## [WHAT IS BEING ASKED]
Among the lines below, some may contain the string "educational". Say how many do, and give nothing besides the number.

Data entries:

-*-*-

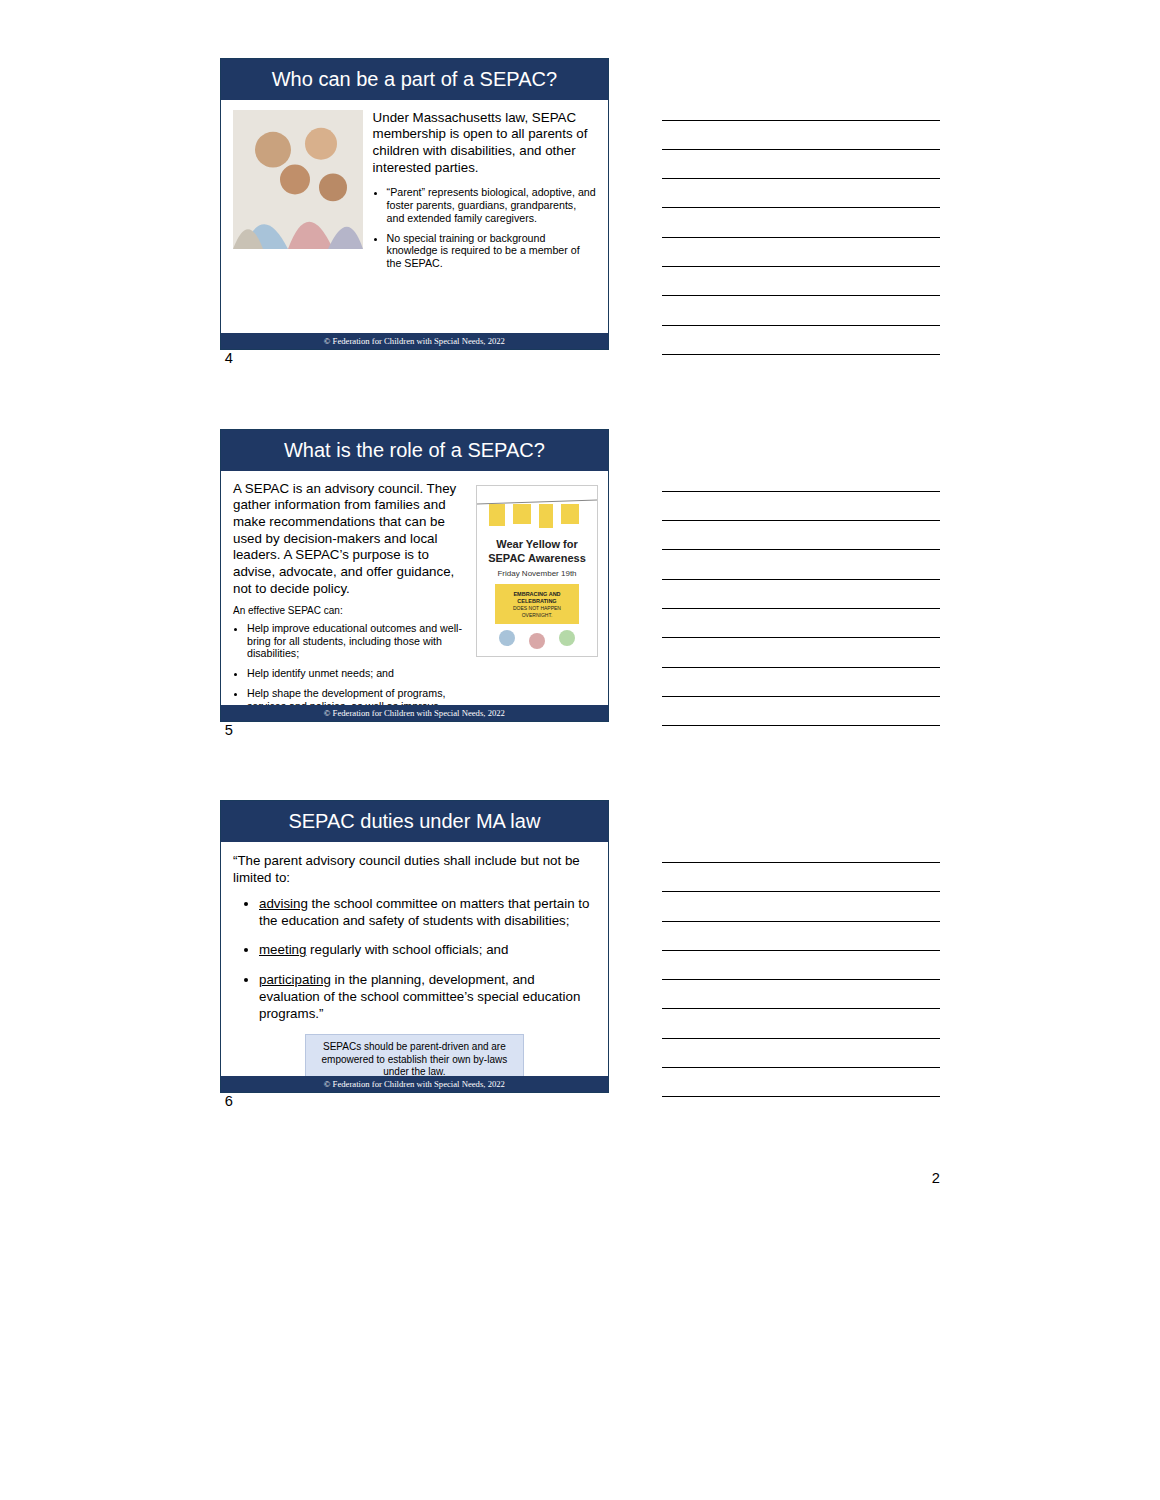Who can be a part of a SEPAC?
Under Massachusetts law, SEPAC membership is open to all parents of children with disabilities, and other interested parties.
“Parent” represents biological, adoptive, and foster parents, guardians, grandparents, and extended family caregivers.
No special training or background knowledge is required to be a member of the SEPAC.
© Federation for Children with Special Needs, 2022
4
What is the role of a SEPAC?
A SEPAC is an advisory council. They gather information from families and make recommendations that can be used by decision-makers and local leaders. A SEPAC’s purpose is to advise, advocate, and offer guidance, not to decide policy.
An effective SEPAC can:
Help improve educational outcomes and well-bring for all students, including those with disabilities;
Help identify unmet needs; and
Help shape the development of programs, services and policies, as well as improve district culture.
© Federation for Children with Special Needs, 2022
5
SEPAC duties under MA law
“The parent advisory council duties shall include but not be limited to:
advising the school committee on matters that pertain to the education and safety of students with disabilities;
meeting regularly with school officials; and
participating in the planning, development, and evaluation of the school committee’s special education programs.”
SEPACs should be parent-driven and are empowered to establish their own by-laws under the law.
© Federation for Children with Special Needs, 2022
6
2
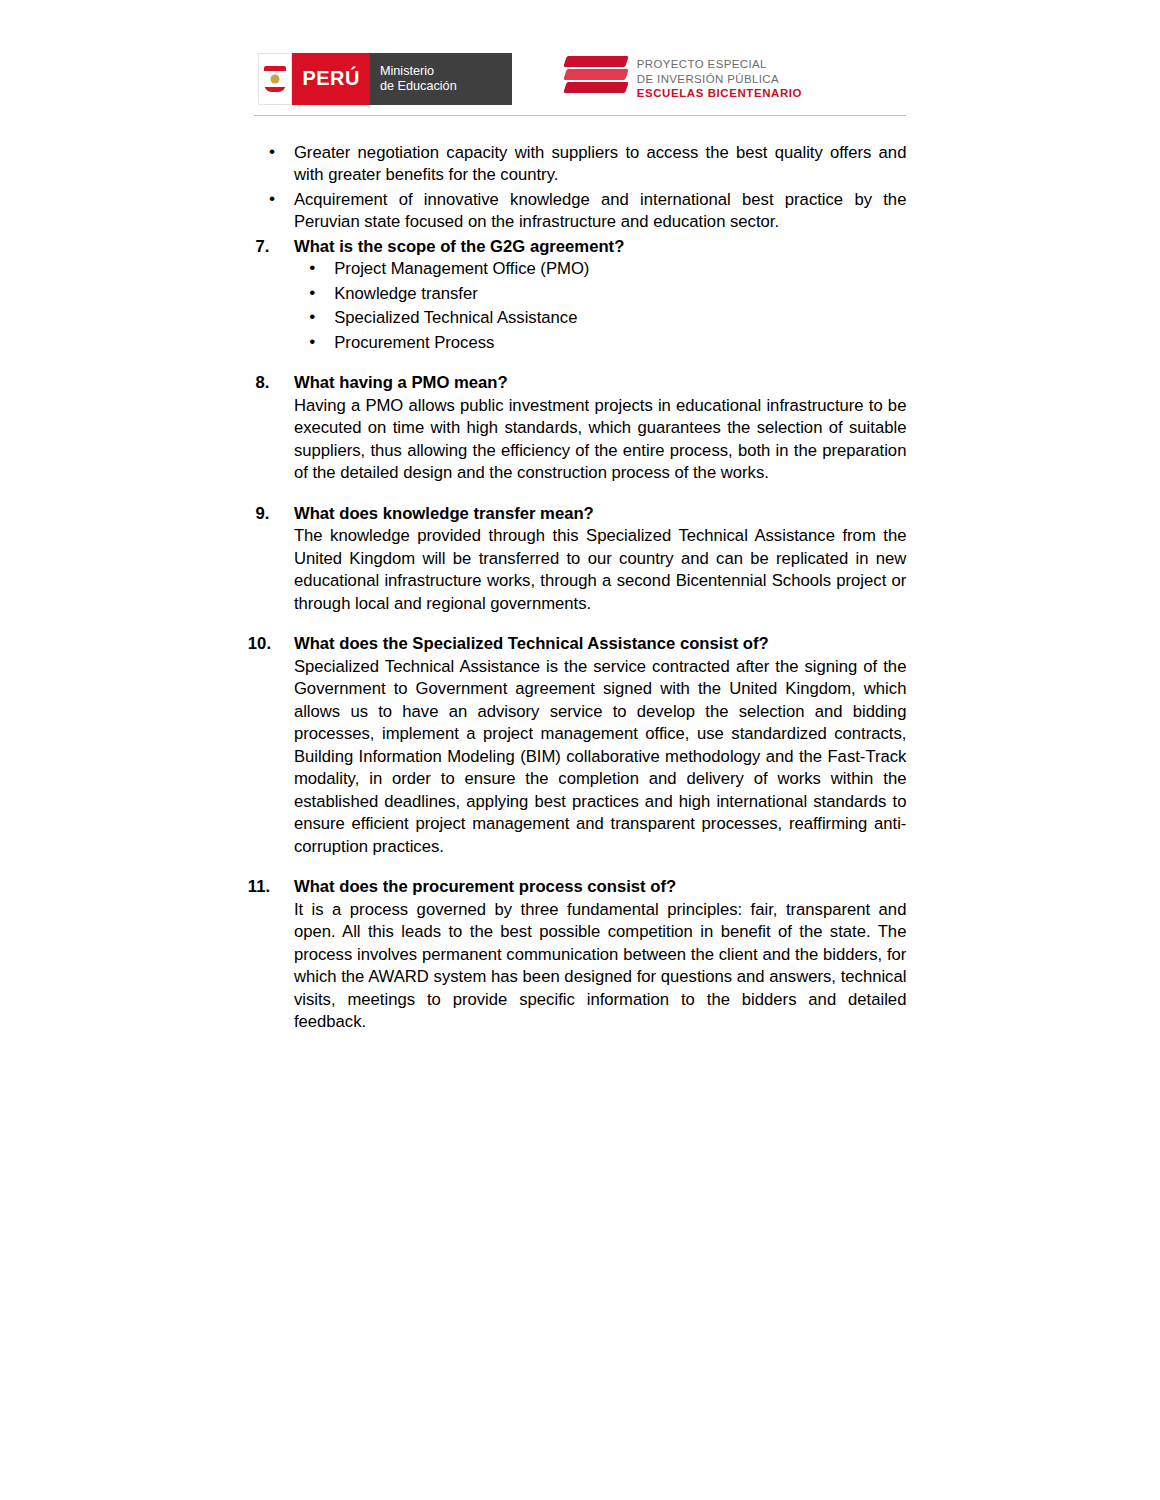PERÚ
Ministerio de Educación
PROYECTO ESPECIAL
DE INVERSIÓN PÚBLICA
ESCUELAS BICENTENARIO
Greater negotiation capacity with suppliers to access the best quality offers and with greater benefits for the country.
Acquirement of innovative knowledge and international best practice by the Peruvian state focused on the infrastructure and education sector.
What is the scope of the G2G agreement?
Project Management Office (PMO)
Knowledge transfer
Specialized Technical Assistance
Procurement Process
What having a PMO mean?
Having a PMO allows public investment projects in educational infrastructure to be executed on time with high standards, which guarantees the selection of suitable suppliers, thus allowing the efficiency of the entire process, both in the preparation of the detailed design and the construction process of the works.
What does knowledge transfer mean?
The knowledge provided through this Specialized Technical Assistance from the United Kingdom will be transferred to our country and can be replicated in new educational infrastructure works, through a second Bicentennial Schools project or through local and regional governments.
What does the Specialized Technical Assistance consist of?
Specialized Technical Assistance is the service contracted after the signing of the Government to Government agreement signed with the United Kingdom, which allows us to have an advisory service to develop the selection and bidding processes, implement a project management office, use standardized contracts, Building Information Modeling (BIM) collaborative methodology and the Fast-Track modality, in order to ensure the completion and delivery of works within the established deadlines, applying best practices and high international standards to ensure efficient project management and transparent processes, reaffirming anti-corruption practices.
What does the procurement process consist of?
It is a process governed by three fundamental principles: fair, transparent and open. All this leads to the best possible competition in benefit of the state. The process involves permanent communication between the client and the bidders, for which the AWARD system has been designed for questions and answers, technical visits, meetings to provide specific information to the bidders and detailed feedback.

-*-*-

## [REPLY TO THE EXERCISE]
3